Quoted passage
....................

Patty ButtsBy: Patty Butts

My journey with chronic fatigue began over twenty years ago when I was diagnosed with Chronic Fatigue Immune Dysfunction (CFIDS) and Fibromyalgia (FMS). I was so ill my doctor wanted to give me medical disability. After four years of agony, I finally said to my doctor, “I either want to get better or I want to die.”

Since then, I have drastically changed my diet, recovered, finished a doctoral degree in Holistic Nutrition, and have more energy than I did 30 years ago. My passion now is to educate others and give them hope for recovery.

It began with a sudden onset. I had gone on the Fit for Life diet, eating fruit in the morning and vegetables in the afternoon. I didn’t realize I had candida and eating fruit was like pouring gasoline on a fire….fueling systemic candida. I felt like a walking corpse. While trying to walk or get out of bed in the morning, it seemed as if I was beating a dead horse.

....................

Dataset
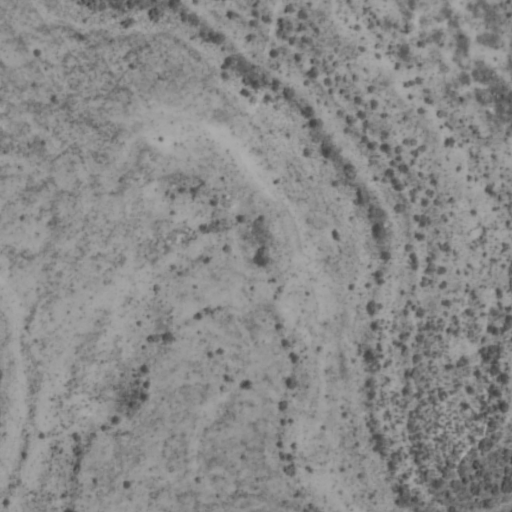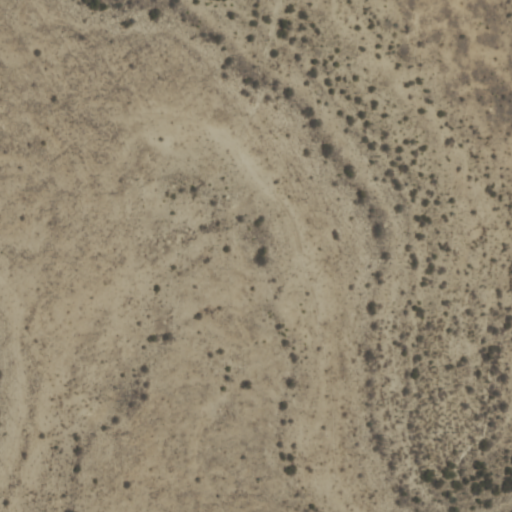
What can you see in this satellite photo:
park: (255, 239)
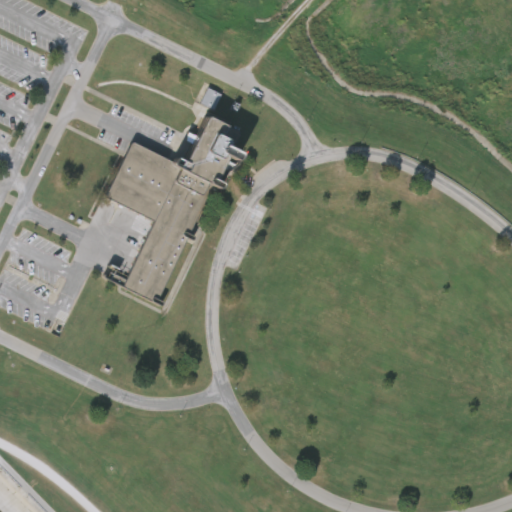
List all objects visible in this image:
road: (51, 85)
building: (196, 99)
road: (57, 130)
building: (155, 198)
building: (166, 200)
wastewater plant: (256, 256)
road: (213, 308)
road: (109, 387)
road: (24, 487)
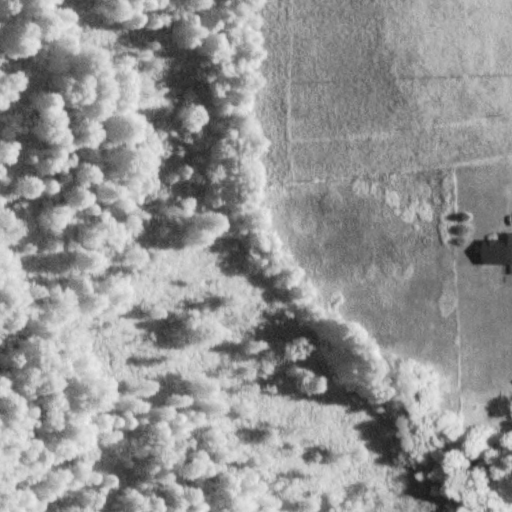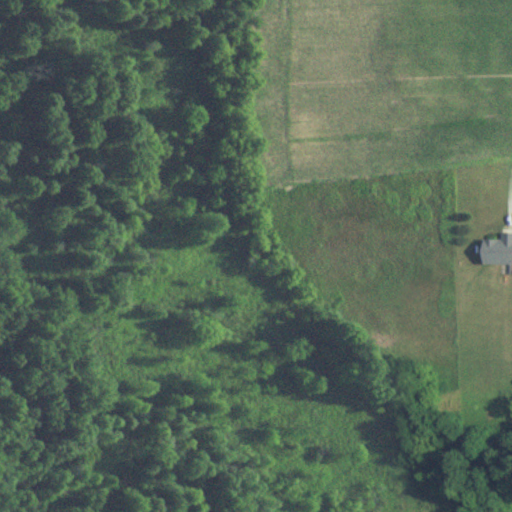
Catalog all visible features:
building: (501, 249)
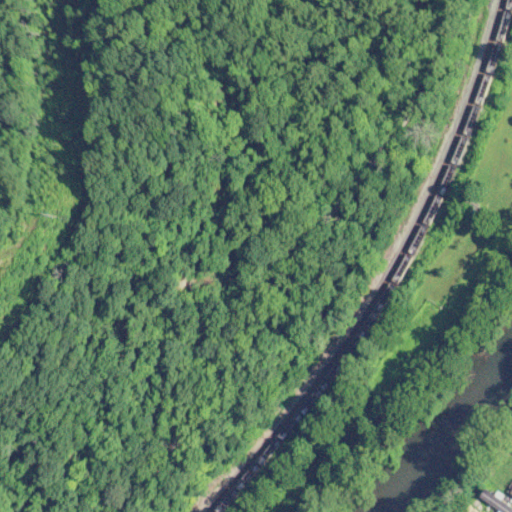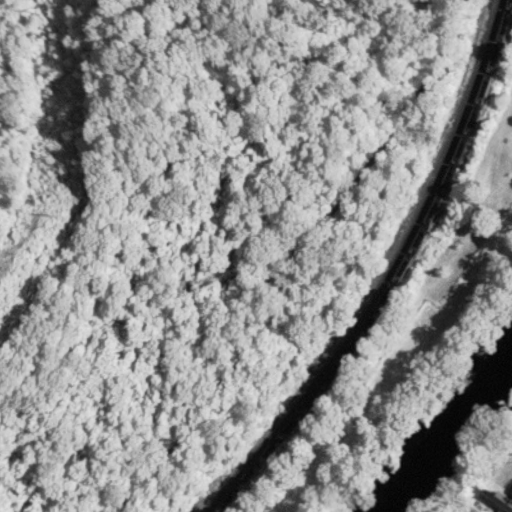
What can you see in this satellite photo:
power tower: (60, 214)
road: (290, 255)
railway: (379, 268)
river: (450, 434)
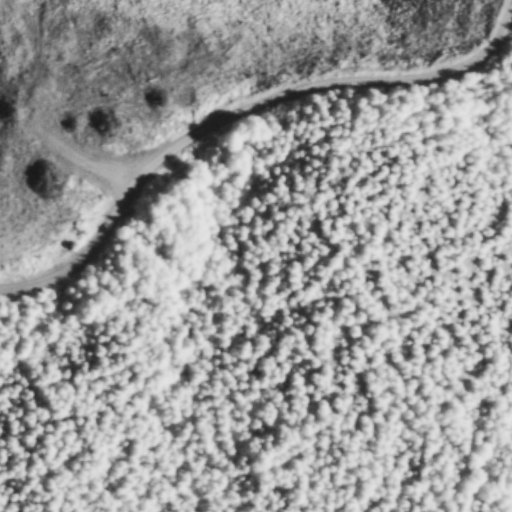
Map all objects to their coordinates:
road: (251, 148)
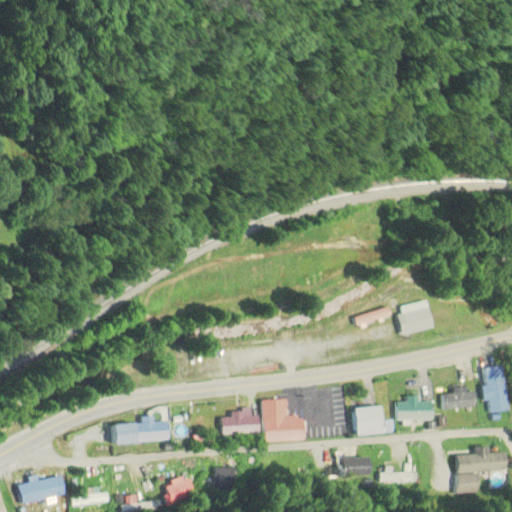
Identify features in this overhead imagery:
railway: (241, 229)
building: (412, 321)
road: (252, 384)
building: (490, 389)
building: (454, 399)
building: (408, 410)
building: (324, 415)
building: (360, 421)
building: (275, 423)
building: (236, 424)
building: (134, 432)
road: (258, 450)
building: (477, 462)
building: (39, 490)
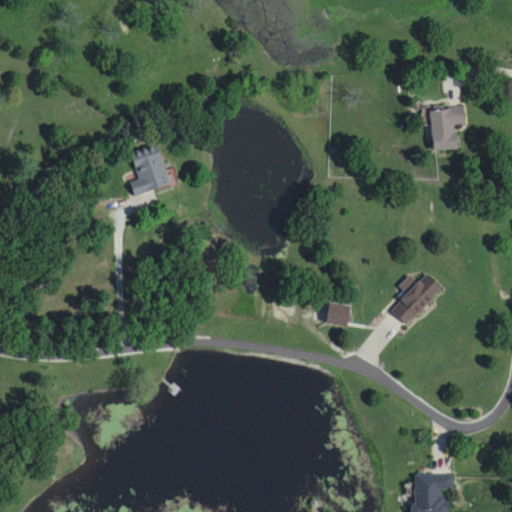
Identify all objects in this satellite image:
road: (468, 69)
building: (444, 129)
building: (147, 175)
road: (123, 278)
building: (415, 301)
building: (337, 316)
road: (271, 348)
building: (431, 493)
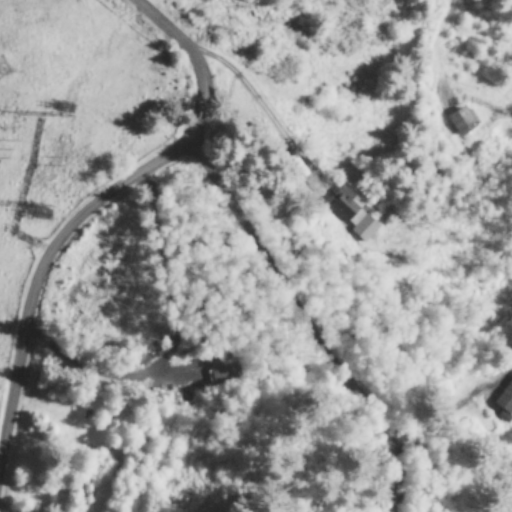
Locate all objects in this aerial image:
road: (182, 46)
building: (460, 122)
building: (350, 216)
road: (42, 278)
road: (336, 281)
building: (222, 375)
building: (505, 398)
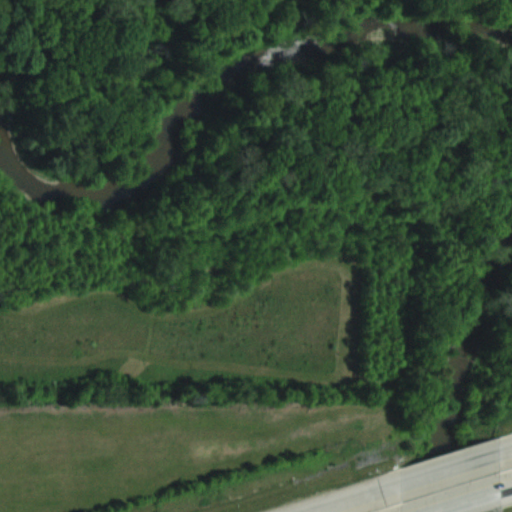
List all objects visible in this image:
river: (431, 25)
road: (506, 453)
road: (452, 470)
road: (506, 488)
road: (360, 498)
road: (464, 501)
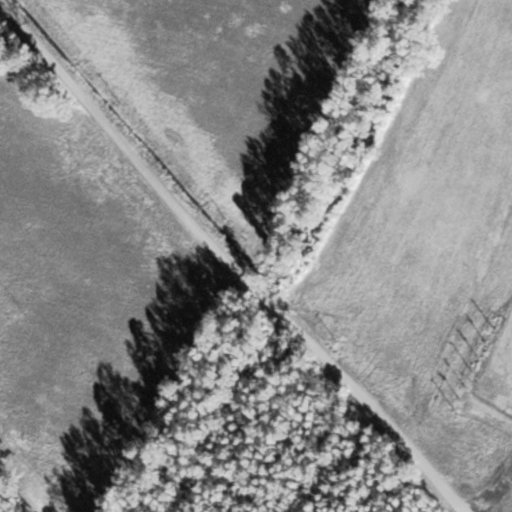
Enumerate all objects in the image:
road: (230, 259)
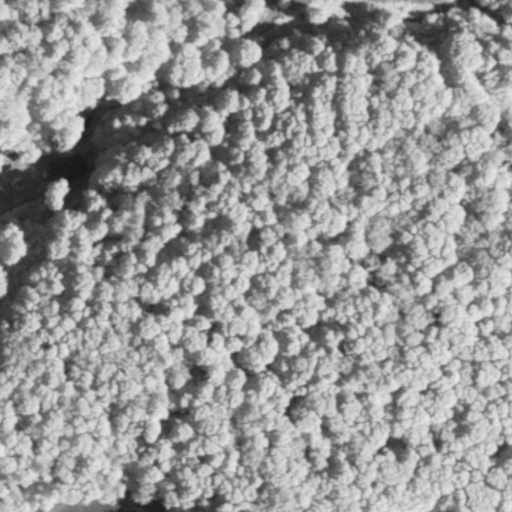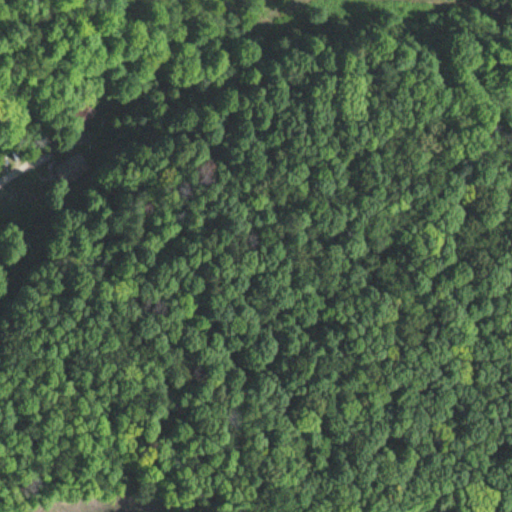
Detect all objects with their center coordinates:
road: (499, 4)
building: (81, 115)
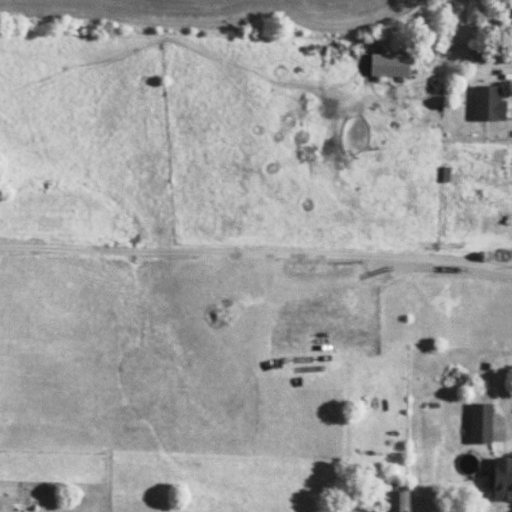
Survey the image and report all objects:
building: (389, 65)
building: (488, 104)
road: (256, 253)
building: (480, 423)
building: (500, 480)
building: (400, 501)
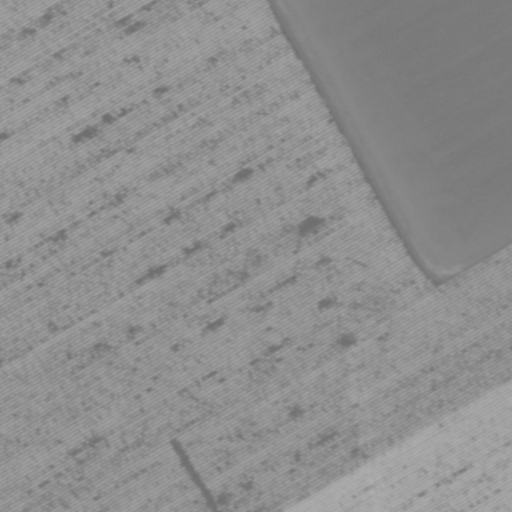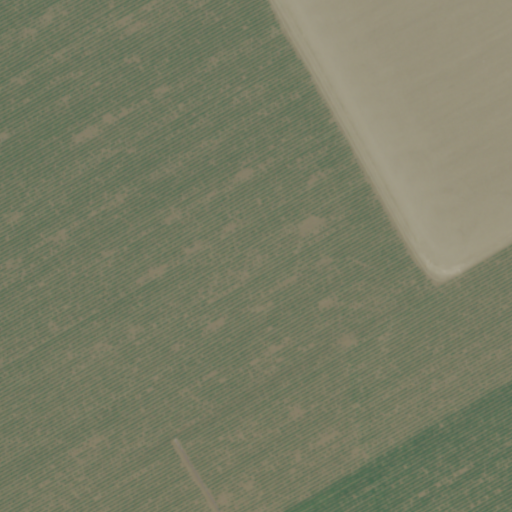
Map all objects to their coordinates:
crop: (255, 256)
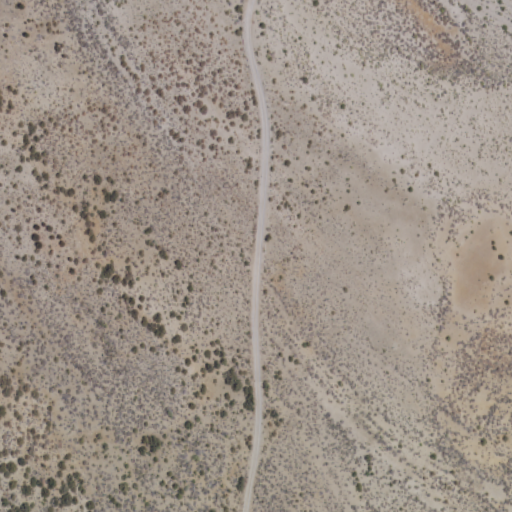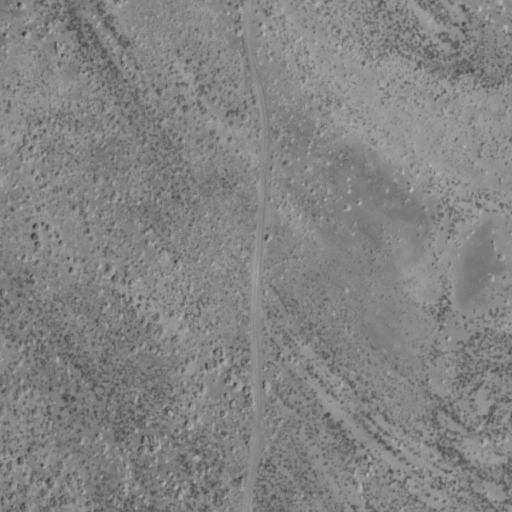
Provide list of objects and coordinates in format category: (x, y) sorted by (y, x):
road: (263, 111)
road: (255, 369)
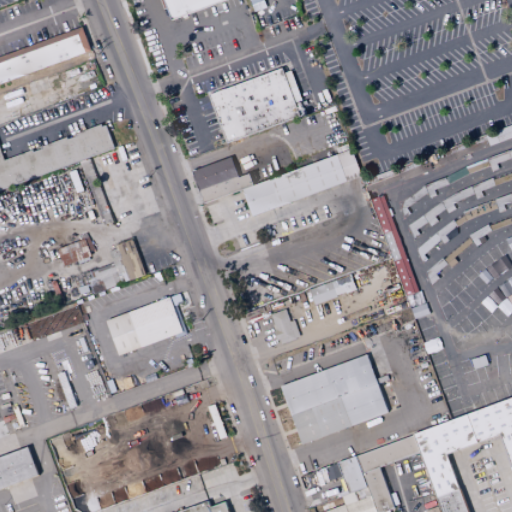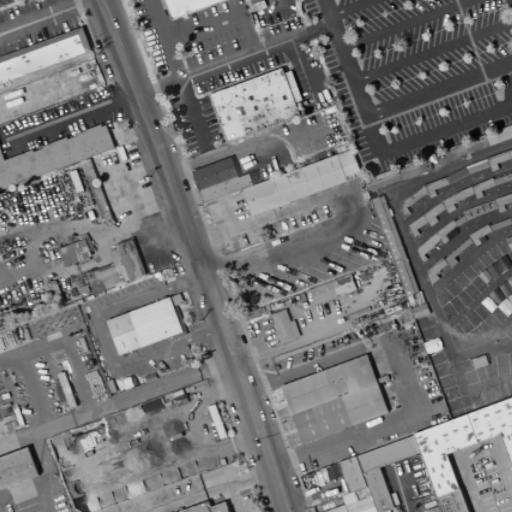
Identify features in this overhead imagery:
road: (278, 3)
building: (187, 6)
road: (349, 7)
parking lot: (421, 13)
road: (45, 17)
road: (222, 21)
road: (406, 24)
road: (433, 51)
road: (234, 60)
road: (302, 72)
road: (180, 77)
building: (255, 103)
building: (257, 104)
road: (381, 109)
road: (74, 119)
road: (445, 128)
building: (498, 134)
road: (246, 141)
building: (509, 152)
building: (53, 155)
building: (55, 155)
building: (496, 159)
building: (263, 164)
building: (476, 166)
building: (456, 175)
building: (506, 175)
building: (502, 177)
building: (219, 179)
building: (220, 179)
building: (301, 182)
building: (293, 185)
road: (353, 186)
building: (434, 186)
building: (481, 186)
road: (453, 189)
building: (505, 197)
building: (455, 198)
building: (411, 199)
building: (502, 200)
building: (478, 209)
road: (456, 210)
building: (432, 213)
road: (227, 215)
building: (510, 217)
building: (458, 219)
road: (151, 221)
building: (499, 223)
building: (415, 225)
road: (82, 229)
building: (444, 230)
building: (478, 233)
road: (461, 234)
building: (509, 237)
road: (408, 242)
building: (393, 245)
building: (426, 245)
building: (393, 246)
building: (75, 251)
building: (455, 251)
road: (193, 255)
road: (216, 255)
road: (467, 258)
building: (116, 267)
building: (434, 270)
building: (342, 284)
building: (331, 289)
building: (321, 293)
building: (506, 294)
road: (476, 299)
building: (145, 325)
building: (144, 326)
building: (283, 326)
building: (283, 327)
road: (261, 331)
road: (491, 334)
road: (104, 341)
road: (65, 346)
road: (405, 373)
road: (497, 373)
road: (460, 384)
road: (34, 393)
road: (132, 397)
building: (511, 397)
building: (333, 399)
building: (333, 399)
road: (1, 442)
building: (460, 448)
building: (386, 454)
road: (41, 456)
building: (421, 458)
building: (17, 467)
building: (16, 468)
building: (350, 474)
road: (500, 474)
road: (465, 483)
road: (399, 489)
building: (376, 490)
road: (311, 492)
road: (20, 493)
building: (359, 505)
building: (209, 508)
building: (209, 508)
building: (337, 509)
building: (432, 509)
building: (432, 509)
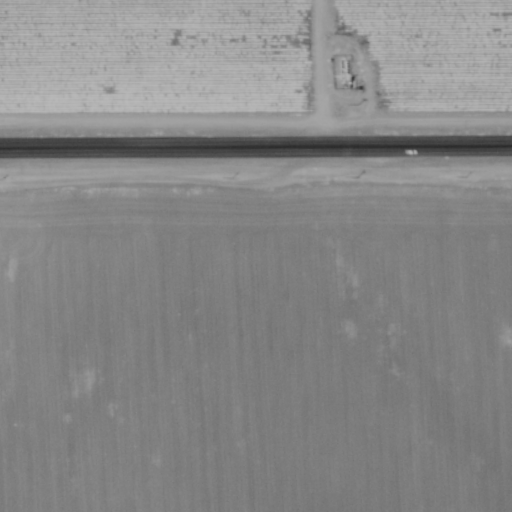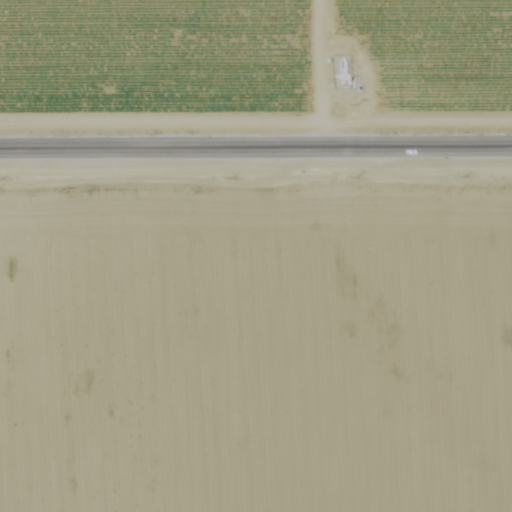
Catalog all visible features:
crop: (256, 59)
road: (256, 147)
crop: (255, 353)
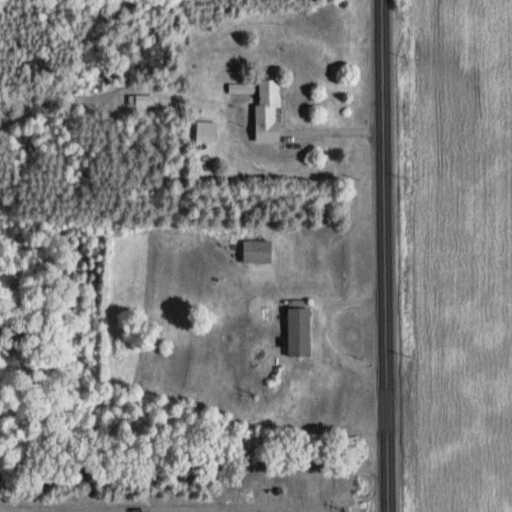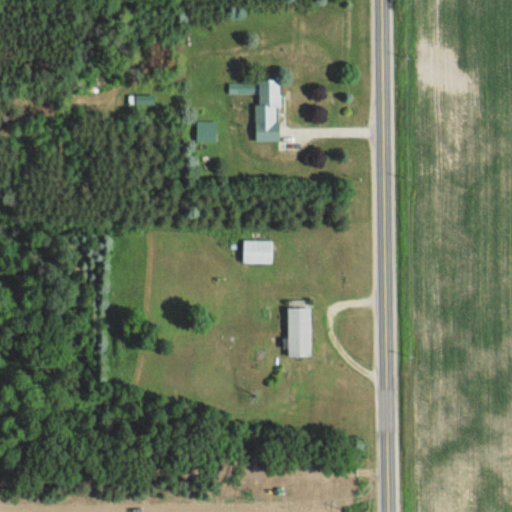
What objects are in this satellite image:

....................

In the chronic fatigue account, what diet had Patty Butts gone on when the illness suddenly began?

The Fit for Life diet, eating fruit in the morning and vegetables in the afternoon.